**PROBLEM TO SOLVE:**
Scan the data below and state how many of its lines contain the word "Spectrum", giving only the figure.

*** EXERCISE DATA ***

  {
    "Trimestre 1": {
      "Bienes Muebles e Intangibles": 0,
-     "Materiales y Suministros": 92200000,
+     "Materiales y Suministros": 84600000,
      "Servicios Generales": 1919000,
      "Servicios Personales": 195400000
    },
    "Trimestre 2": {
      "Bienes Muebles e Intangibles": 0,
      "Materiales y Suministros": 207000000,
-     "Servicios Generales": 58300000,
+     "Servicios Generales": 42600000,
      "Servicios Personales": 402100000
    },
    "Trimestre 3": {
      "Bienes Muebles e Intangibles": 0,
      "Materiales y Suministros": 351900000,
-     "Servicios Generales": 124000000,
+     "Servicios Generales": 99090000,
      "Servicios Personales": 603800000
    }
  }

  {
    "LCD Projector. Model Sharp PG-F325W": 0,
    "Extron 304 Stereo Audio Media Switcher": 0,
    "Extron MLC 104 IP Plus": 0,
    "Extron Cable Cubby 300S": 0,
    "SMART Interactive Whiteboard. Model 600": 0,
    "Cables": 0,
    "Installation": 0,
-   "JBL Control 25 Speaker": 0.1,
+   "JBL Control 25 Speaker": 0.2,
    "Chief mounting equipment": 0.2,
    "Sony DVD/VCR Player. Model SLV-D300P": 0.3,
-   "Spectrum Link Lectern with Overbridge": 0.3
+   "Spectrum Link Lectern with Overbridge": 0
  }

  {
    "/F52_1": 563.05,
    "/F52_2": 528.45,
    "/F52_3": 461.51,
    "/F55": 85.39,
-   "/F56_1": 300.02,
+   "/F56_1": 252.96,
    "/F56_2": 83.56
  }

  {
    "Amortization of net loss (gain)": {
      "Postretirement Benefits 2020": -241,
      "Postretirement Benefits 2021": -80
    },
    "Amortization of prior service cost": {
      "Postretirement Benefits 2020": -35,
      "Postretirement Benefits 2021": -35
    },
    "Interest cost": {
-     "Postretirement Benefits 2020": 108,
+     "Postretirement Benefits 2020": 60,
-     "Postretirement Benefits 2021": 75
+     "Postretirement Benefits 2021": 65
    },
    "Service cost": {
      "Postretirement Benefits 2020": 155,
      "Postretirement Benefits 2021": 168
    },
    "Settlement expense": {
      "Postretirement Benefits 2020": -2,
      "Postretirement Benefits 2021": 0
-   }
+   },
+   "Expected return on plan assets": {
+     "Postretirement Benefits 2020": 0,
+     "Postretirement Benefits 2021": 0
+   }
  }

*** End of EXERCISE DATA ***
*** EXERCISE DATA ***

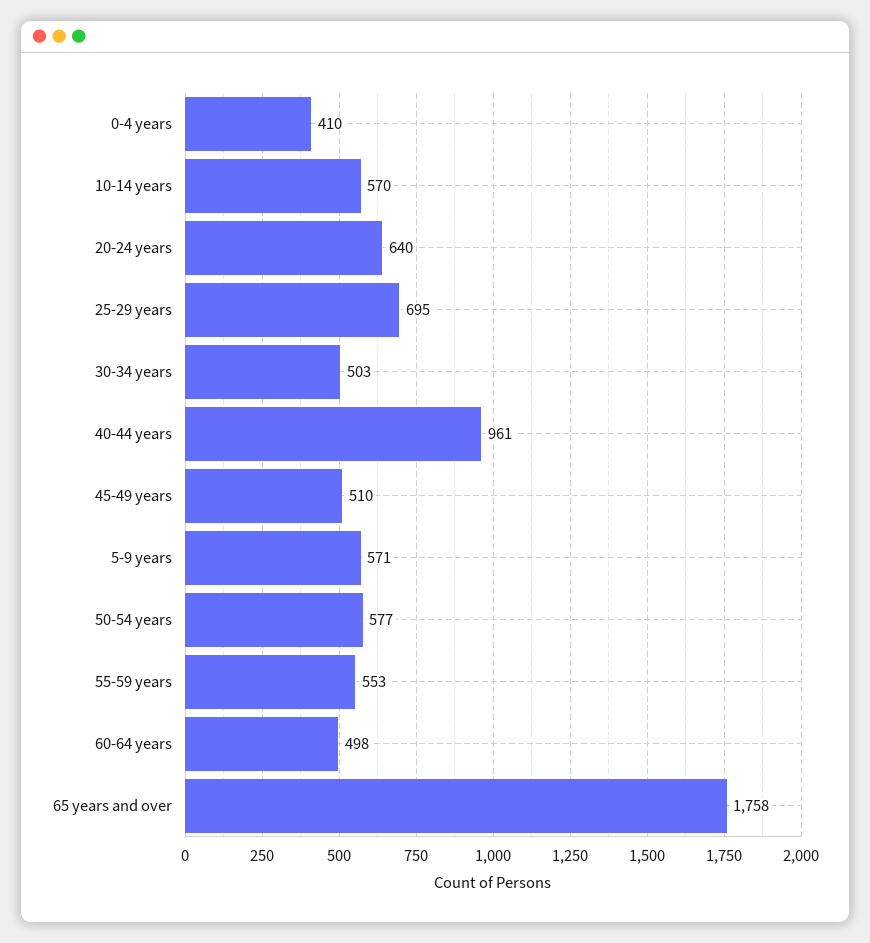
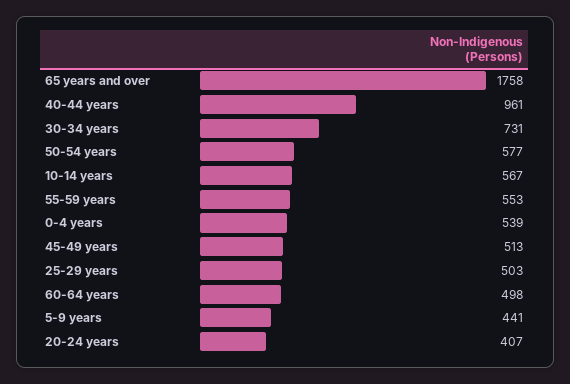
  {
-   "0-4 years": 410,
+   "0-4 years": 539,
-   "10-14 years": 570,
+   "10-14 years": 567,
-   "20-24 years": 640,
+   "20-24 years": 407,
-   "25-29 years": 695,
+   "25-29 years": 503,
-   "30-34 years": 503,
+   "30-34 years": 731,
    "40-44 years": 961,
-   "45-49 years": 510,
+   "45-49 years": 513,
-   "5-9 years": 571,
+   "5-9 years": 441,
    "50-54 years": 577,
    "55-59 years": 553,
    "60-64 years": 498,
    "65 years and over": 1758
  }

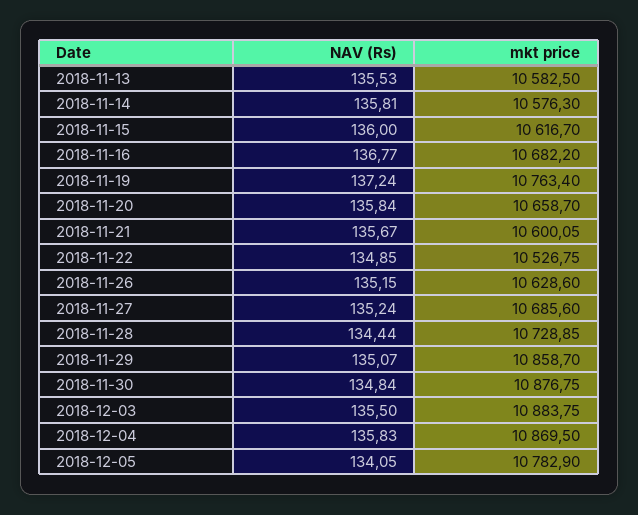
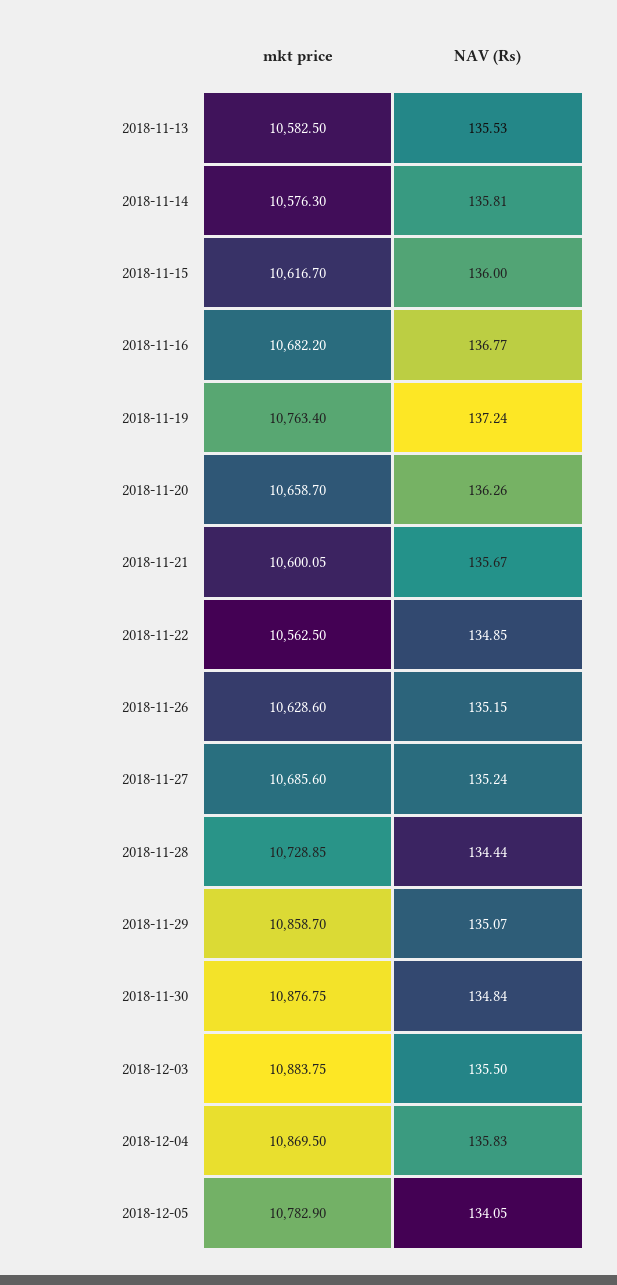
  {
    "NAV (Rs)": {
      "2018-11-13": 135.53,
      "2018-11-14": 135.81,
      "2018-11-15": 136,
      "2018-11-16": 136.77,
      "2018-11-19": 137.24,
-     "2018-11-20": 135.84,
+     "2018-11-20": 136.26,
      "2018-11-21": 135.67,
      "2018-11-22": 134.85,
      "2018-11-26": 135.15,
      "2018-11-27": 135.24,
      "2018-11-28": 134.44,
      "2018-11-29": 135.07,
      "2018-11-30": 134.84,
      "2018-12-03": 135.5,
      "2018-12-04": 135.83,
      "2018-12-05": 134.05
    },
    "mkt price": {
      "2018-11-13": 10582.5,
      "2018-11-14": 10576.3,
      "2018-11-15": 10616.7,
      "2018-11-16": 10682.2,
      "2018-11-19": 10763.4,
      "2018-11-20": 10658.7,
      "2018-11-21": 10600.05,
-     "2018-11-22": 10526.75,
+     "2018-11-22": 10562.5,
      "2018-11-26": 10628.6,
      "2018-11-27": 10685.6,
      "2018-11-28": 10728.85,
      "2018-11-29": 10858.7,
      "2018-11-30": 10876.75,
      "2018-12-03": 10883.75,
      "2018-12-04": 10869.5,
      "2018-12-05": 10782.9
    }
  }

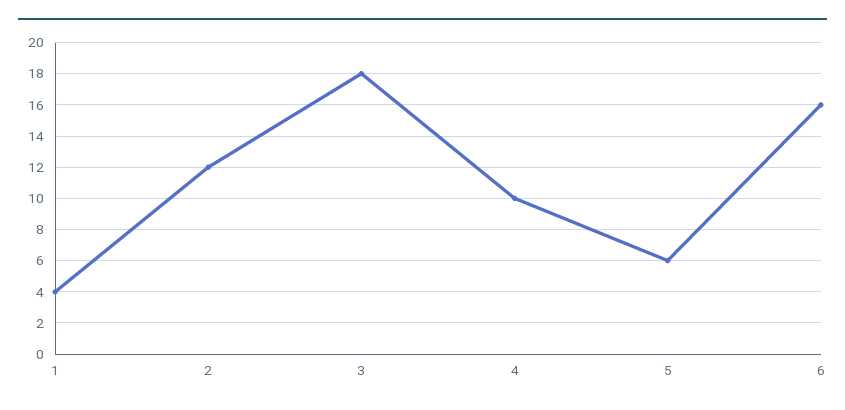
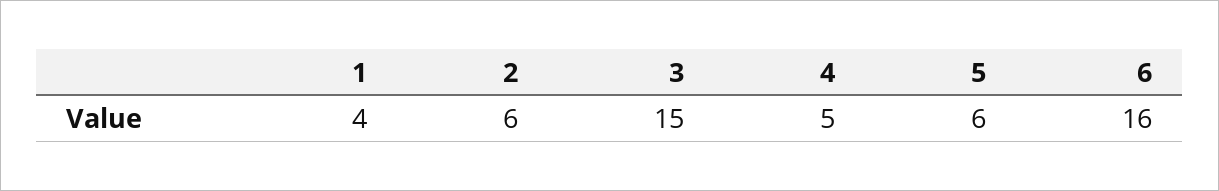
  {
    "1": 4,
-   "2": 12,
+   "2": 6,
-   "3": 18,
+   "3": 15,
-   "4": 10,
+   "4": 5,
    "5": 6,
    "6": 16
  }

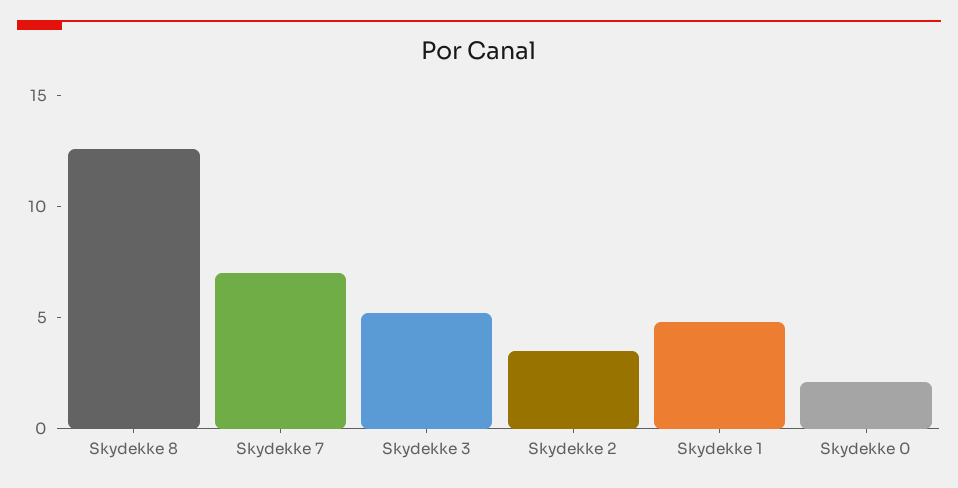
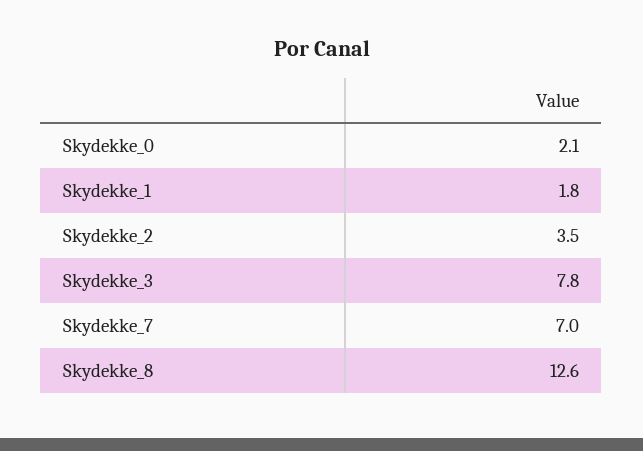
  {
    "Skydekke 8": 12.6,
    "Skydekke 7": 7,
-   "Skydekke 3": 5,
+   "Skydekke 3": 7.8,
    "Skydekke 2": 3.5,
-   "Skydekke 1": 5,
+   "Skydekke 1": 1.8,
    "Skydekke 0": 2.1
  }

*** End of EXERCISE DATA ***
*** EXERCISE DATA ***

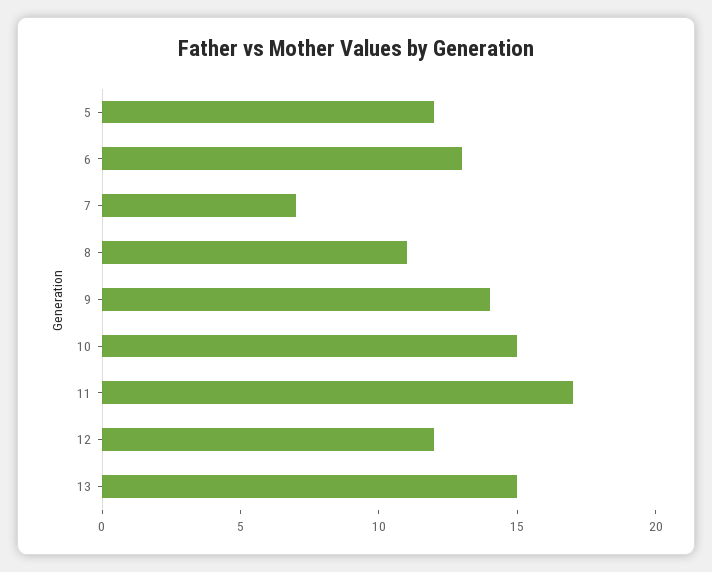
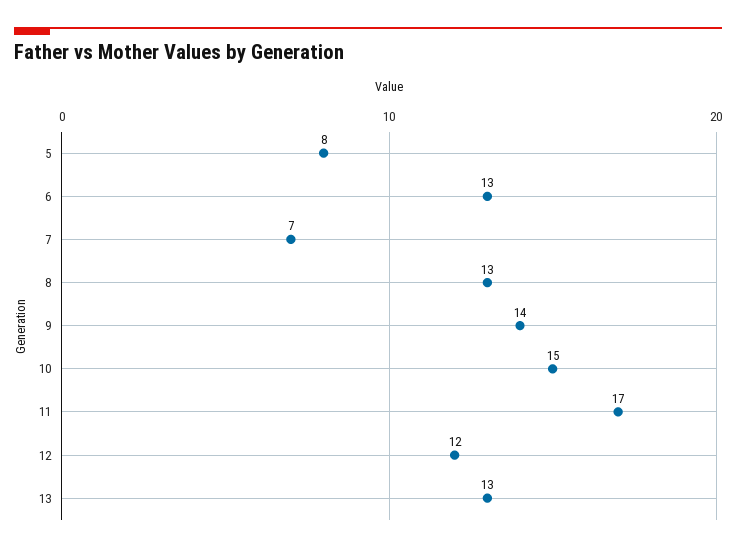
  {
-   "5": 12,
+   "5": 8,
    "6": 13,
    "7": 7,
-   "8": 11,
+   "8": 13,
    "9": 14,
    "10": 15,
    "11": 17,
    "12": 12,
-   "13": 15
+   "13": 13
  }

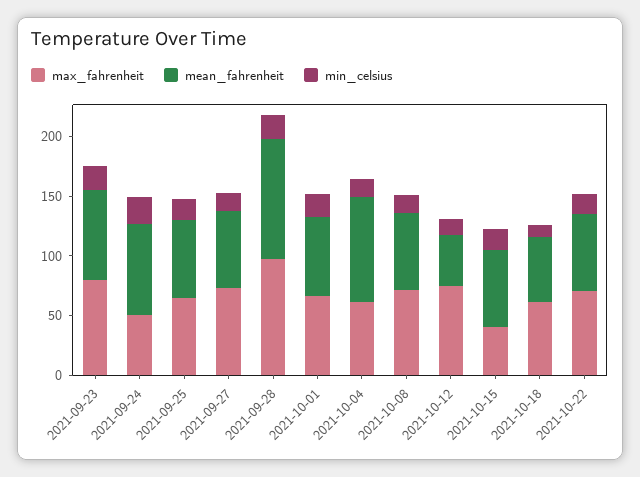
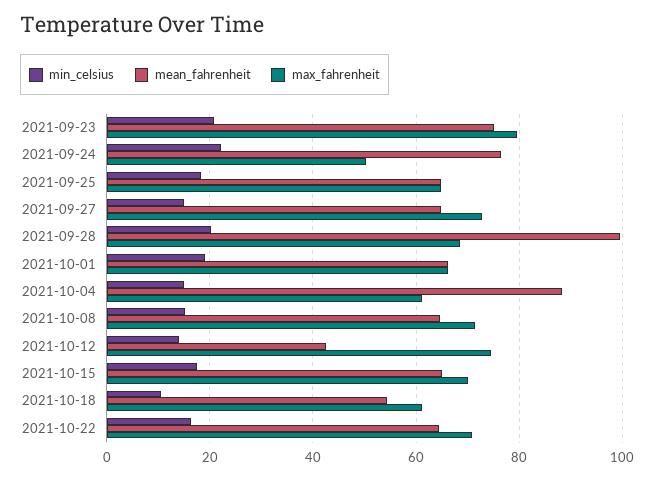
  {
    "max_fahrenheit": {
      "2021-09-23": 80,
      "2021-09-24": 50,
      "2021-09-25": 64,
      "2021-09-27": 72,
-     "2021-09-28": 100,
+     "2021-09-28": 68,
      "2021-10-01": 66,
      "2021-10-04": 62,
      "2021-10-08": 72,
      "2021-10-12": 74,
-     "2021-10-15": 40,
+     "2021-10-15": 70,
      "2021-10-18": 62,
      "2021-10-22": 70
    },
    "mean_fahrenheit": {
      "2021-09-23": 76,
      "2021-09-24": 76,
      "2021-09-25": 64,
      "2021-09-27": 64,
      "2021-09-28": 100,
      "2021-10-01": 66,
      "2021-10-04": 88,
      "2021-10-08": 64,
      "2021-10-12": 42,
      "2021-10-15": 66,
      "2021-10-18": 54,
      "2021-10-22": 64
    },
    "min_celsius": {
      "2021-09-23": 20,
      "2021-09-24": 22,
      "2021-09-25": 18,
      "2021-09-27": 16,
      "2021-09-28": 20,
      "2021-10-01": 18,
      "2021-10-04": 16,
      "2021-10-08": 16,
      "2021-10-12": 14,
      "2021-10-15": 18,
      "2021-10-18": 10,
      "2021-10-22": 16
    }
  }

*** End of EXERCISE DATA ***

**TASK ANSWER:**
2